J’aime ce moment où un observateur vient me dire : « je ne verrai plus jamais l’eau comme avant », et qu’il me dise « cela me donne envie de revenir au bord d’un lac ». j’aime qu’ils emportent avec eux ce rafraîchissement du regard, cette envie de s’arrêter, de laisser les apparences céder place aux apparitions, à la faveur de la fatigue du regard, véritable ouvroir vers ces mondes cachés dans l’inaperçu.
En tant qu’artiste, comment percevez-vous le rôle de l’eau dans notre vie quotidienne et dans notre conscience collective ?
L’eau est si présente, ou si rare, que l’on passe à côté de sa magie. Nous vivons l’eau en tant qu’élément utile aux économies. Nous côtoyons une eau domestiquée, économique, géopolitique, sociétale.
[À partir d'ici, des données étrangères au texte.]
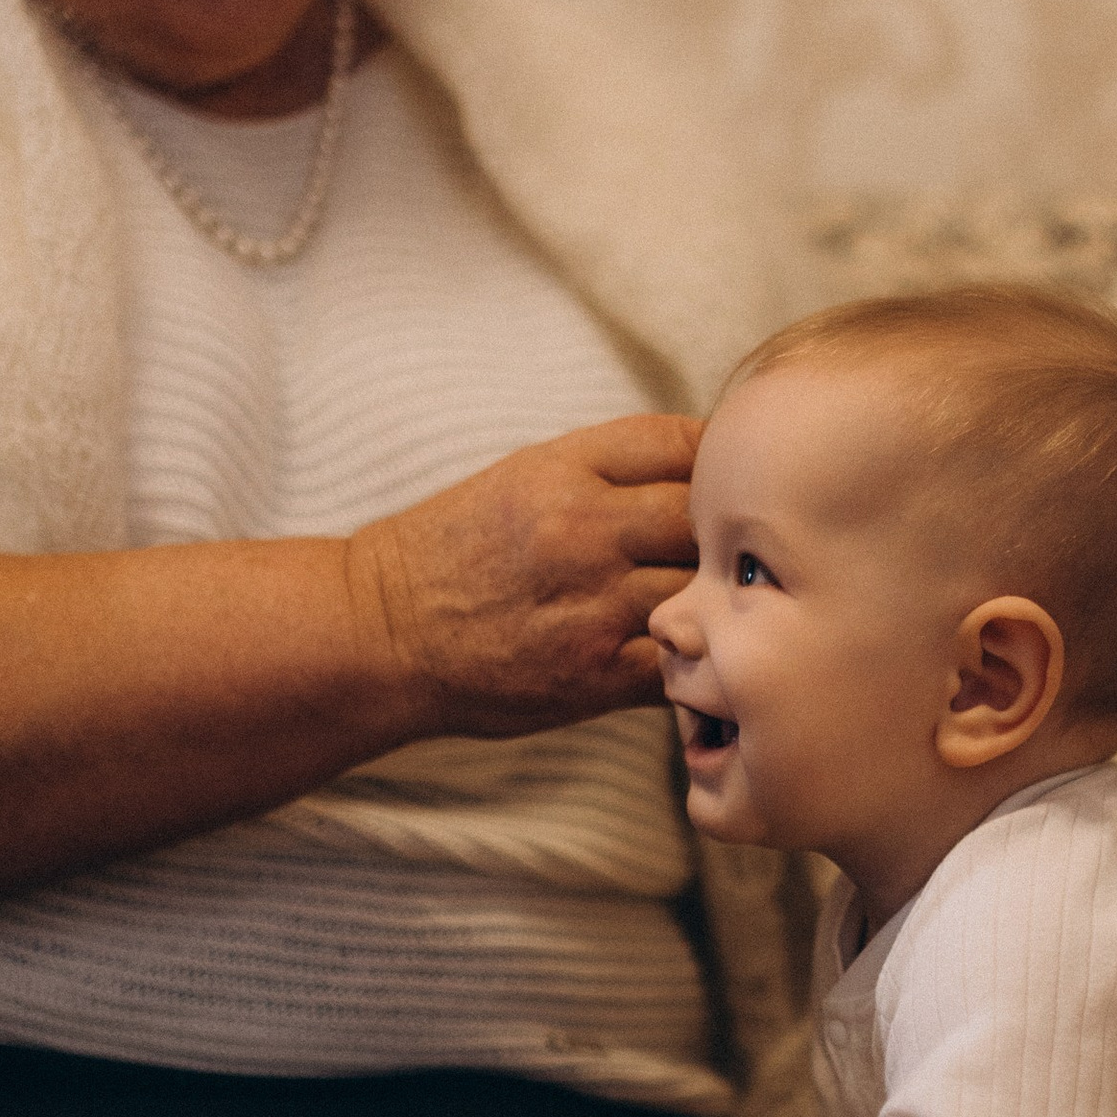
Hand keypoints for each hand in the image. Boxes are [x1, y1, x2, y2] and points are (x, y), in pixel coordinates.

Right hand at [351, 414, 701, 734]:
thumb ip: (609, 469)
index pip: (683, 443)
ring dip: (721, 599)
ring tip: (723, 603)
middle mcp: (585, 530)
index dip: (718, 463)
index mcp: (565, 469)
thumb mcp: (523, 477)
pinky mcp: (597, 673)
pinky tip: (699, 653)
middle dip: (727, 532)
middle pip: (706, 517)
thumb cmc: (458, 550)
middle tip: (731, 549)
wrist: (384, 632)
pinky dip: (702, 658)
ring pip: (704, 590)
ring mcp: (594, 604)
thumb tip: (702, 470)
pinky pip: (684, 661)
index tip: (723, 485)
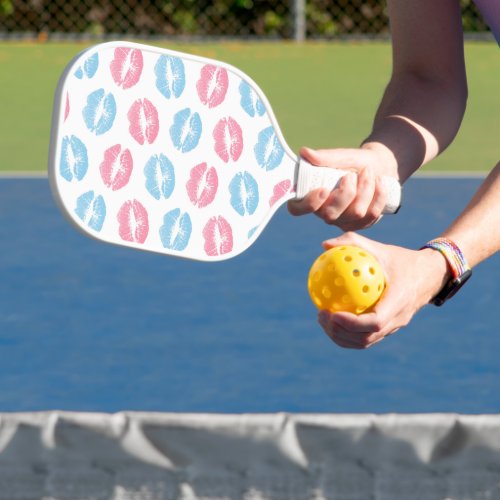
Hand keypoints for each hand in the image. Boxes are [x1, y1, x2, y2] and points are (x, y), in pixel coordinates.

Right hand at [288, 145, 397, 230]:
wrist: (379, 166)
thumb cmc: (353, 162)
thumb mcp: (341, 156)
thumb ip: (324, 157)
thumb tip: (304, 152)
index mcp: (311, 196)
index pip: (297, 209)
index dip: (308, 204)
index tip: (323, 189)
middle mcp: (324, 212)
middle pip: (330, 215)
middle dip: (346, 193)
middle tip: (351, 174)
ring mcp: (343, 221)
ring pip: (355, 213)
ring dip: (365, 189)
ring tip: (368, 172)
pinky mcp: (361, 224)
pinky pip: (371, 215)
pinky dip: (378, 195)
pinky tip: (379, 182)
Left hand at [316, 232, 449, 348]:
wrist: (429, 275)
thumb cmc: (401, 259)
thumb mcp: (380, 248)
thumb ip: (353, 243)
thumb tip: (324, 245)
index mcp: (399, 301)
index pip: (375, 322)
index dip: (352, 323)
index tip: (332, 313)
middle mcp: (398, 319)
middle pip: (366, 338)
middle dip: (340, 332)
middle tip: (321, 315)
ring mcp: (394, 327)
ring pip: (365, 342)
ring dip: (341, 336)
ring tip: (322, 319)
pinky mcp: (389, 329)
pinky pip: (366, 337)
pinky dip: (347, 333)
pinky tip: (331, 318)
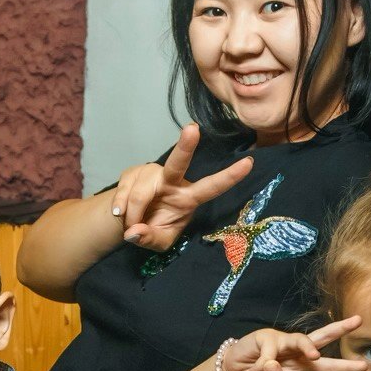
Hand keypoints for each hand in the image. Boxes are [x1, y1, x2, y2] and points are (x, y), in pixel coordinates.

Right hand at [113, 124, 253, 250]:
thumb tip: (134, 232)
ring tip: (131, 225)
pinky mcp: (132, 173)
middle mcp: (172, 181)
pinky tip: (121, 214)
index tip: (250, 163)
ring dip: (133, 213)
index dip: (230, 176)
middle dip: (185, 146)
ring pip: (141, 193)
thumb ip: (149, 239)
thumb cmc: (152, 230)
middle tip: (192, 129)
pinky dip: (120, 208)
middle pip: (178, 163)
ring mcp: (151, 174)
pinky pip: (123, 193)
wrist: (128, 221)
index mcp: (188, 198)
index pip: (211, 187)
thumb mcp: (158, 242)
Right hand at [219, 318, 364, 370]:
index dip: (345, 366)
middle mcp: (296, 351)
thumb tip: (274, 367)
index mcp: (303, 366)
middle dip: (340, 329)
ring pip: (300, 339)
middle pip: (321, 337)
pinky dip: (261, 368)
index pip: (327, 365)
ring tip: (315, 356)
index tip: (364, 365)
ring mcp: (281, 342)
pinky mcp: (265, 337)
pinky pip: (269, 355)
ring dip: (309, 346)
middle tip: (358, 321)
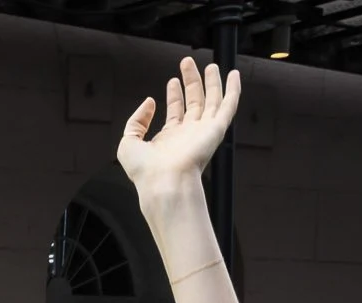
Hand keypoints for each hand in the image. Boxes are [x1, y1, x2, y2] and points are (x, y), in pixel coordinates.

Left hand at [117, 58, 239, 194]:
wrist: (163, 182)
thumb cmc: (145, 170)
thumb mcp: (128, 141)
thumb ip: (136, 120)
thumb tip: (149, 102)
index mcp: (170, 138)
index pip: (176, 111)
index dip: (174, 94)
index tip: (172, 80)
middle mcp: (188, 134)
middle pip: (194, 101)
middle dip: (191, 81)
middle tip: (187, 63)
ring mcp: (203, 131)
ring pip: (212, 100)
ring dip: (211, 82)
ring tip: (208, 65)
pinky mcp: (216, 130)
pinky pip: (228, 105)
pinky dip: (233, 90)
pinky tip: (233, 75)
Les photographies sur le thème de l’eau sont généralement des photoreportages sur la sécheresse, les risques naturels, les dangers. C’est l’eau de l’espace quotidien, l’eau de l’espace profane. Mon travail s’inscrit dans l’espace de l’eau sacrée, dans une démarche de reconnexion aux éléments naturels, à l’émerveillement.
Ce verre d’eau qui contient au moins un atome ayant transité par chacun des êtres vivants ayant transité sur cette terre, au moins un atome ayant transité par le cosmos… L’eau qui nous relie, cet organe universel qui relie les espèces, qui relie le vivant à l’écosystème et l’écosystème au cosmos … on se douche avec, on la boit sans y penser…
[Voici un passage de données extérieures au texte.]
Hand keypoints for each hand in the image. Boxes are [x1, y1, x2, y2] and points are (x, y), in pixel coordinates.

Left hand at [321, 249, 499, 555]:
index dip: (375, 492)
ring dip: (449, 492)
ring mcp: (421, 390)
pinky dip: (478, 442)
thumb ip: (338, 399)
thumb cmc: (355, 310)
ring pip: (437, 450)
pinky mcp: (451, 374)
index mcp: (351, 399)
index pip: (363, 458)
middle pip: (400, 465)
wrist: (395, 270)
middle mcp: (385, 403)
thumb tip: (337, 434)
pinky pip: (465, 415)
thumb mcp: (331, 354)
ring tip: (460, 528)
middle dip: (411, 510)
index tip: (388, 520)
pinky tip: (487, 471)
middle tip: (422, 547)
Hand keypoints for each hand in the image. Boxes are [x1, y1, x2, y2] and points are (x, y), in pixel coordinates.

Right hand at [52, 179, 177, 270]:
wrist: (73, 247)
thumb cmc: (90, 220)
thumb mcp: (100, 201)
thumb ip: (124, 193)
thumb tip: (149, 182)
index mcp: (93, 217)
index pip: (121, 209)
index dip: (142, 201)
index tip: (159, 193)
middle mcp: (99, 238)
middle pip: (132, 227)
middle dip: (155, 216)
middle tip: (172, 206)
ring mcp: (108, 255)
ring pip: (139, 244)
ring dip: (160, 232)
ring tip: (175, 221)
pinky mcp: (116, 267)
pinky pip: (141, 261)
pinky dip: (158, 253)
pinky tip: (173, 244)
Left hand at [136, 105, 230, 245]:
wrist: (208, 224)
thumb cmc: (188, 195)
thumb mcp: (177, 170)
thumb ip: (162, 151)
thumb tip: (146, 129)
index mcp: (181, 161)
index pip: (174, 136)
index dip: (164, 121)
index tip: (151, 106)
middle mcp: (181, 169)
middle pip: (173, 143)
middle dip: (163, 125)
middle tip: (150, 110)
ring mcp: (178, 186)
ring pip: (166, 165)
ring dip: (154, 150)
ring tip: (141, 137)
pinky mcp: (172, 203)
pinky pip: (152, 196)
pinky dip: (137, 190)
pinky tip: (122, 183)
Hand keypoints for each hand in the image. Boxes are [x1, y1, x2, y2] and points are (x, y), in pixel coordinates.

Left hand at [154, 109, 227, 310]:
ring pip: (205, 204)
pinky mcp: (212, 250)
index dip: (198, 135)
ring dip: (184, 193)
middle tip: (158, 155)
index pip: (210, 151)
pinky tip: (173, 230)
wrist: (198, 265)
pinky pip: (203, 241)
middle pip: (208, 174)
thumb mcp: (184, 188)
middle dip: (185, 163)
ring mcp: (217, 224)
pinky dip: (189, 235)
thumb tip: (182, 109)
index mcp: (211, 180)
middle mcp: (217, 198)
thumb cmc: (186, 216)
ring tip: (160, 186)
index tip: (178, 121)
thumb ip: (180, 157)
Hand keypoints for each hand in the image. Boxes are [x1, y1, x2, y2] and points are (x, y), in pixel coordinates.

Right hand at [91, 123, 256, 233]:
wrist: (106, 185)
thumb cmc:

Y a-t-il des rencontres ou des histoires marquantes qui démontrent l’impact de votre travail sur la sensibilisation aux enjeux de l’eau et de l’environnement ?
Lors des Perspectives de Combloux, j’ai été charmée par la rencontre avec les hydrologues et glaciologues de l’Institut des Géosciences de l’Environnement (soutenus par le CRNS). Ils m’ont fait part de l’importance de l’art même pour eux, scientifiques, et m’ont invitée à exposer une vingtaine d’œuvre dans leur laboratoire, à Grenoble, et à réaliser des conférences communes sur le thème Art & Sciences.
Votre état préféré de l’eau ?
La transition. C’est dans l’entre-deux que je puise mes photographies les plus intéressantes, les plus abstraites, les plus graphiques, ou les plus évocatrices d’immensité, avec des détails minuscules qui, transfigurés, évoquent l’immensément grand. Entre deux états de l’eau (glacé/neige, glace/eau …), entre deux saisons, entre rêve et réalité, entre véracité et surréalisme, entre photographie et peinture … toutes mes évocations vivent dans l’entre-deux.